A cornerstone development is the initial work on multi-target trees with vector-leaf outputs. Traditionally, XGBoost required building a separate model for each target in multi-target tasks such as multi-target regression, multi-label classification, and multi-class classification. XGBoost 2.0 begins to enable the construction of a single tree that simultaneously predicts multiple targets by having leaves output vectors instead of scalar values. This methodological shift offers several advantages, including the potential to prevent overfitting, produce more compact models, and inherently account for the correlations between different targets within a unified tree structure.
The user experience for device specification has been streamlined with the introduction of a new, unified device parameter. This replaces and consolidates previous, more fragmented parameters like gpu_id, gpu_hist, gpu_predictor, cpu_predictor, and gpu_coord_descent, simplifying the selection of computation devices and their ordinals.
From version 2.0, the hist tree method becomes the default choice for tree construction. In prior versions, the library dynamically selected between approx or exact methods based on input data characteristics and the training environment. By defaulting to hist, XGBoost aims to provide more efficient and consistent training performance across diverse scenarios, leveraging its histogram-based approach for faster splits.
To offer finer control over memory footprint, particularly on the CPU, a new parameter, max_cached_hist_node, has been introduced. This parameter allows users to limit the CPU cache size specifically for histograms, preventing overly aggressive caching which can be crucial when training very deep trees. Additionally, memory usage for both hist and approx tree methods in distributed systems has been reduced by halving the cache size.
Significant improvements to external memory support have been implemented, particularly for the hist tree method. This feature, while still experimental, has seen substantial performance gains due to the replacement of the older file I/O logic with memory mapping techniques. This change not only boosts training speed when data exceeds RAM but also reduces CPU memory consumption, serving as an alternative memory-saving strategy when QuantileDMatrix is insufficient.

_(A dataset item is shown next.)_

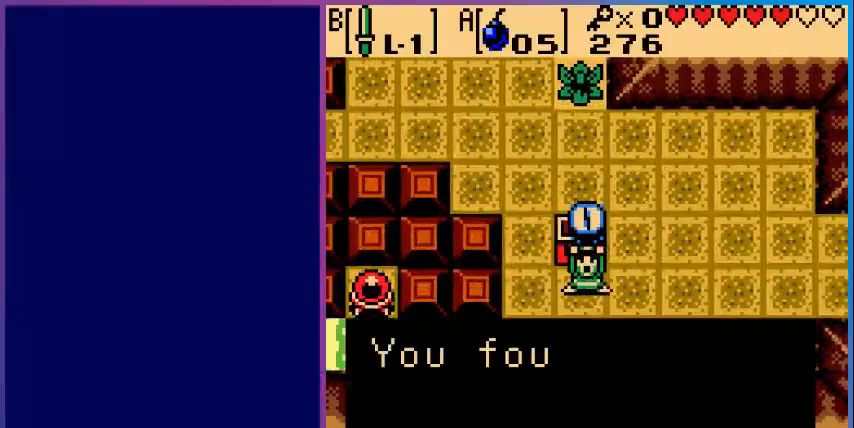
{"buttons": [], "events": [[280, "A", "down"], [440, "A", "up"]]}
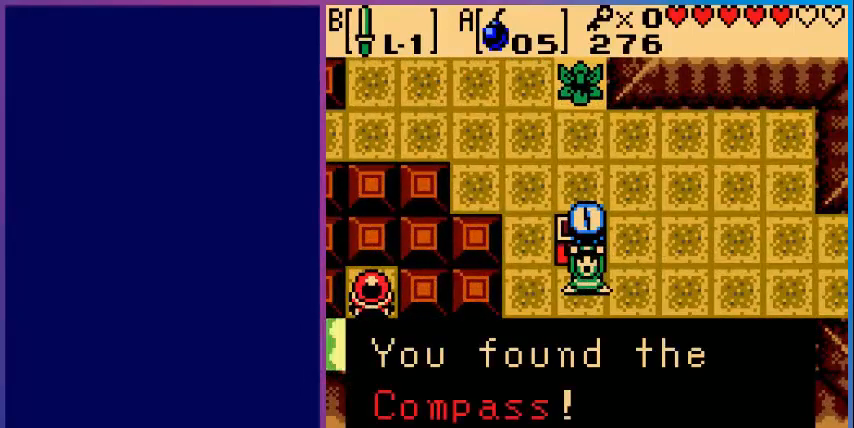
{"buttons": ["A"], "events": [[200, "A", "down"], [360, "A", "up"], [520, "A", "down"]]}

The learning-to-rank task has received a brand-new, advanced implementation. This includes new parameters for selecting the pair construction strategy, enhanced control over the number of samples per group, and an experimental implementation of unbiased learning-to-rank. It also introduces support for custom gain functions alongside NDCG (Normalized Discounted Cumulative Gain), deterministic GPU computation, and improved metric performance facilitated by caching mechanisms. Notably, NDCG is now the default objective function for learning-to-rank tasks.
Other notable enhancements include automatic estimation of the base_score based on input labels for optimal accuracy, and the introduction of quantile regression support, allowing minimization of the quantile loss. Both L1 and quantile regression objectives now support the learning rate. Users can also export the quantile values utilized by the hist tree method. Progress has been made in federated learning with support for column-based splits, specifically for vertical federated learning. The PySpark integration has received optimizations, including GPU-based prediction and improved data initialization. Furthermore, general input handling and performance have been enhanced for common data structures like NumPy arrays.
It is important to note that XGBoost 2.0 introduces some breaking changes: users are now mandated to specify the format for text input, and the predictor parameter has been removed.